Texte fourni -
###
" T'as pas inventé le fil à couper le beurre!" Qui n'a pas été un jour l'objet de cette raillerie après une grosse bourde?
C'est pourtant bien de cela qu'il s'agit, quitte a faire rigoler des générations de crémières qui maîtrisent cette technique depuis la nuit des temps.
Son principe: découper un matériau à basse température de fusion au moyen d'un fil métallique tendu sur un arc et chauffé électriquement. A part le beurre dont ce n'est pas notre sujet, les matériaux concernés sont principalement les mousses isolantes (polystyrene, EPP,...), disponibles en plaques de différentes épaisseurs (généralement 20 à 100mm) ou en feuilles de 3, 6 ou 9mm (Depron).
Les applications sont multiples: décoration, prototypage, modélisme dont nous parlerons ici essentiellement.
Fil chaud et modélisme
Si le balsa et autres bois restent les matériaux nobles traditionnels du modélisme, il n’est pas pour autant sacrilège de s’intéresser à d’autres produits aux propriétés intéressantes. Les mousses isolantes de polystyrène expansé ou extrudé le sont à plus d’un titre : légères, peu onéreuses, assez faciles à travailler si on a les bons outils (mais c’est l’objet de ce chapitre), faciles à assembler (elles se collent bien entre elles et avec les bois ou les composites).
Elles ont aussi les défauts de leurs qualités :
- état de surface moyen, facilement marquées, convenant mieux aux modèles de finition sommaire, bien qu’il y ait de très belles réalisations.
- spongieuses et chimiquement vulnérables, elles sont plus adaptées aux motorisations électriques que thermiques.
- qualités mécaniques médiocres, les petites sections sont à bannir, il faut faire massif, renforcer par du marouflage, des coffrages, des résines.
###
Données recueillies -
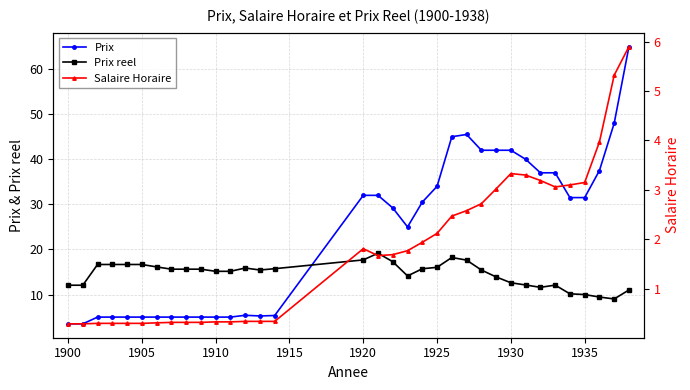

What is the sum of all Prix reel values?

494.4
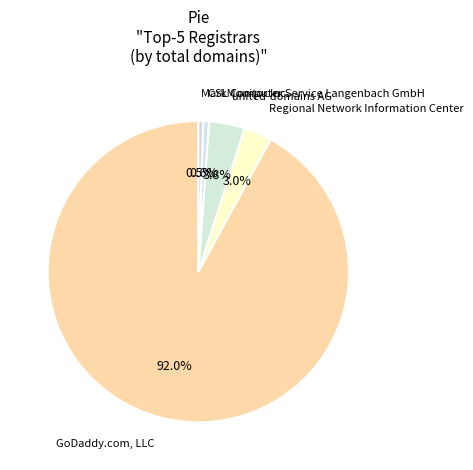

Is there a majority slice in this chart?

Yes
###
Tâche assignée -
Reprenez le texte consacré à la découpe au fil chaud et prolongez-le à la suite de sa dernière phrase.

Problème résolu -
les premiers pas: la méthode manuelle
On confectionne des gabarits à la forme de chaque extrémité du pain de mousse à découper et on y fait glisser le fil chauffé de l'arc. On imagine facilement les difficultés: gabarits à la finition poli-miroir (la plus infime aspérité accroche le fil), procéder en deux temps (dessus-dessous), et avancer régulièrement demande un coup de main pas acquis au premier coup.
Bref, beaucoup de ratés, une finition sommaire nécessitant des reprises manuelles.
les évolutions
L'ingéniosité modélistique étant sans limites, on vit apparaître des tables de découpes bardées de câbles et poulies auxquels l'arc était arrimé.
Toujours les gabarits mais l'avance du fil était plus régulière.
enfin la CNC
(CNC= Computerised Numerical Control ou in french Commande Numérique à Calculateur).
J'ai connu les commandes numériques de la taille d'une belle armoire avec 2 à 3 racks de cartes grand format, programmation manuelle sur rubans perforés. Leur complexité et leur prix les limitaient aux applications industrielles et elles ont piloté les machines qui ont produit le fleuron de notre industrie. Bien sûr hors des moyens des amateurs.
Aujourd'hui: un chip sur une carte de quelques cm2, à la portée du bidouilleur du dimanche. Sans parler de l'évolution des logiciels, quasi directement du dessin à la machine.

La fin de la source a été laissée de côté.